Crac pagati dai clienti, alert Bankitalia

Crac pagati dai clienti, alert Bankitalia

Costi del risanamento bancario ribaltati sulla clientela. Questo il rischio sul quale Banca d’ Italia sta concentrando una vigilanza straordinaria, dopo che Codacons ha denunciato ieri in nota l’ applicazione di una tassa una tantum (pari a € 25 e addebitata il prossimo 31/12) che scarica sui clienti di Banco Popolare i costi dei contributi versati al fondo nazionale di risoluzione.
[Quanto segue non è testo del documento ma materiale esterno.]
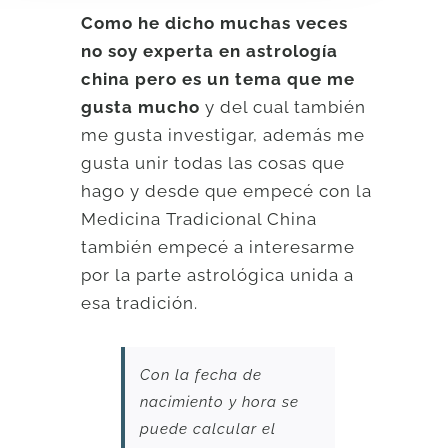
Como he dicho muchas veces
no soy experta en astrología
china pero es un tema que me
gusta mucho
y del cual también
me gusta investigar, además me
gusta unir todas las cosas que
hago y desde que empecé con la
Medicina Tradicional China
también empecé a interesarme
por la parte astrológica unida a
esa tradición.
Con la fecha de
nacimiento y hora se
puede calcular el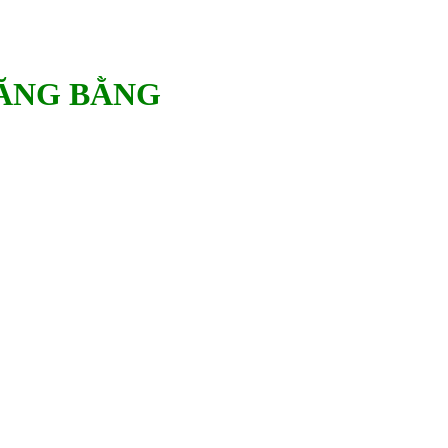
ĂNG BẰNG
Coinvolte anche Unicredit e Ubi, che risultano aver aumentato, la prima, i canoni mensili di un importo pari a 2 euro; la seconda, le spese di gestione per un totale fino a 24 euro; ciò in virtù delle nuove disposizioni sulle banche. L’ istituto centrale nazionale starebbe «osservando con attenzione il comportamento di alcune banche nel ribaltare sulla clientela dei depositanti e dei correntisti i costi sostenuti per effetto delle crisi bancarie». Sotto la lente l’ aumento degli oneri applicati ai conti correnti successivi al salvataggio delle quattro banche cadute in risoluzione. Per il salvataggio di queste gli enti nazionali hanno infatti dovuto contribuire con l’ anticipazione delle quote al fondo di risoluzione. Se da un lato il timore del bail-in ha infuso il pensiero che più nessuno sia indenne dai default finanziari (eccetto i conti correnti inferiori ai 100 mila euro), qualora fossero confermati gli aumenti e le motivazioni alla base di questi, la percezione del rischio da parte della clientela potrebbe peggiorare. «Banca d’ Italia», hanno confermato ieri fonti interne, «opera al fine di assicurare che le norme sui rapporti banche-clienti approvate dal parlamento italiano non siano eluse ma pienamente applicate.